Sich zu BDSM bekennen
Menschen, die ihre Vorliebe für BDSM erkannt haben, fällt es oftmals schwer, sich offen dazu zu bekennen, wird doch die Szene von vielen mit einem kritischen Auge betrachtet. Die gesellschaftliche Mehrheit verurteilt BDSM als pervers und lehnt sie ab.
Nichtsdestotrotz: Das Netzwerk hat sich enorm ausgeweitet. Vielerorts gibt es mittlerweile sogar Beratungsstellen. Man braucht sich also nicht scheuen, offen zu seiner Neigung zu stehen.
BDSM erfordert viel Empathie
Natürlich sollte Sex generell von Einfühlsamkeit und gegenseitigem Respekt geprägt sein.

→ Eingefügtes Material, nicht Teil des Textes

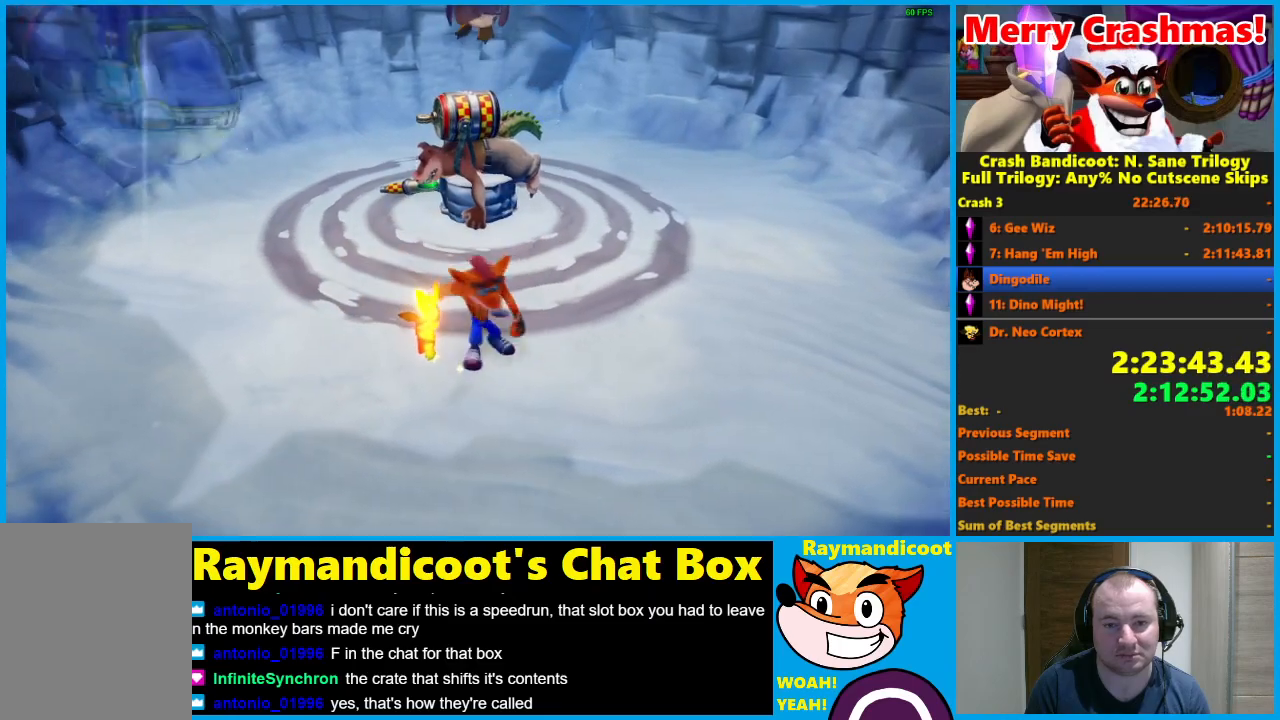
{"dt_ms": 500, "buttons": ["A", "R1"], "left_stick": "left", "right_stick": "center", "button_events": [[200, "R1", "down"], [400, "A", "down"]]}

Ob Bondage, Strafbock oder besondere Fetisch-Neigungen: Für SM-Spiele ist Empathievermögen in besonderem Maße gefragt. Praktiziert man BDSM zum ersten Mal, z.B. in einem SM-Studio, sollte der Sex-Partner darüber in Kenntnis gesetzt werden. So kann er sich viel besser auf den Neuling einstellen. Vorab sollte geklärt werden, was den Anfänger erwartet, was er selbst wünscht und wie dies am besten umgesetzt werden kann.
Tipps und Tricks gibt es zudem von unseren Usern in der Gruppe für BDSM-Anfänger.

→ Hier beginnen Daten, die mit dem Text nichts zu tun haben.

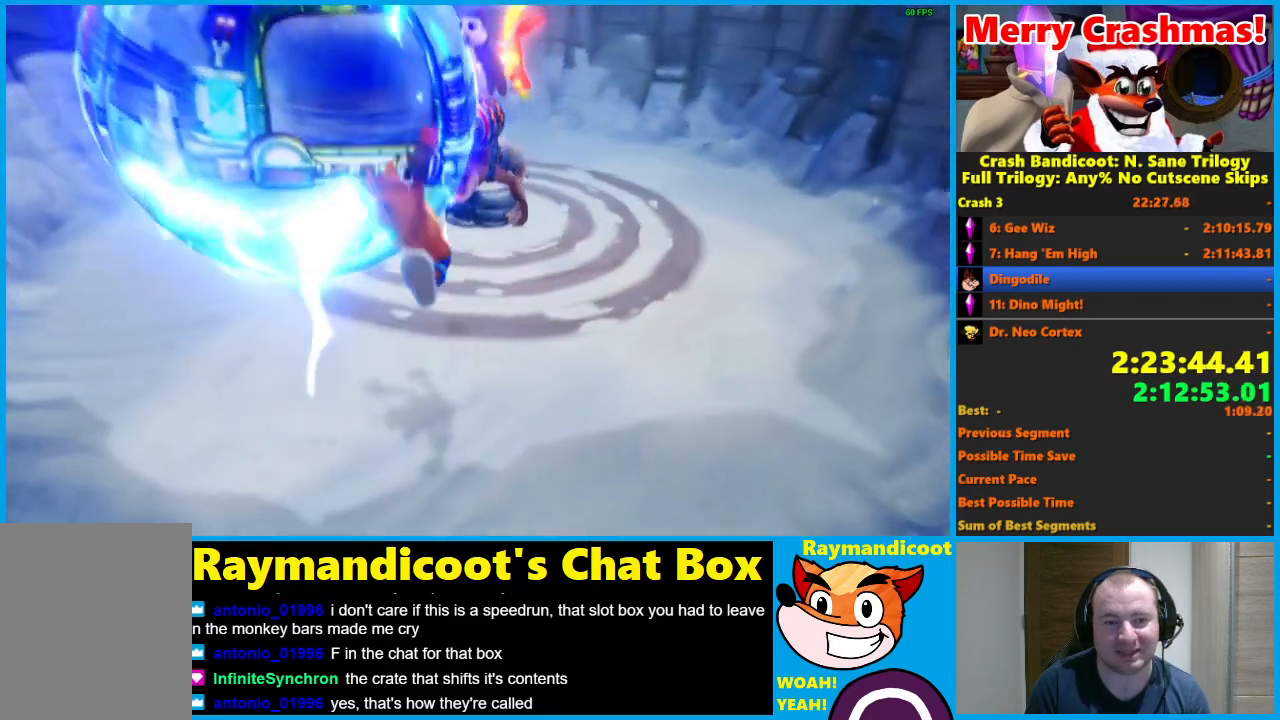
{"dt_ms": 500, "buttons": [], "left_stick": "center", "right_stick": "center", "button_events": []}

Der Kodex der BDSM-Szene: SSC
Um alle Beteiligten zu schützen, hat sich in der Szene der Grundsatz SSC etabliert. Damit sind die drei wichtigsten Merkmale für SM-Spiele beschrieben: safe, sane, consensual – sicher, gesund, einvernehmlich.
Es geschieht nur das, was beide auch wollen, auf freiwilliger und einverstandener Basis. In Gesprächen diskutieren die Akteure, wie ihre Neigungen und Abneigungen aussehen. Nur so können Lust und Ekstase vollkommen genossen werden.
Außerdem werden sogenannte Safewords festgelegt. Sollten doch mal Grenzen überschritten werden, weiß der Dominante, dass es dem Devoten jetzt zu weit geht und ggf. abgebrochen werden muss. Sicherheit steht an oberster Stelle.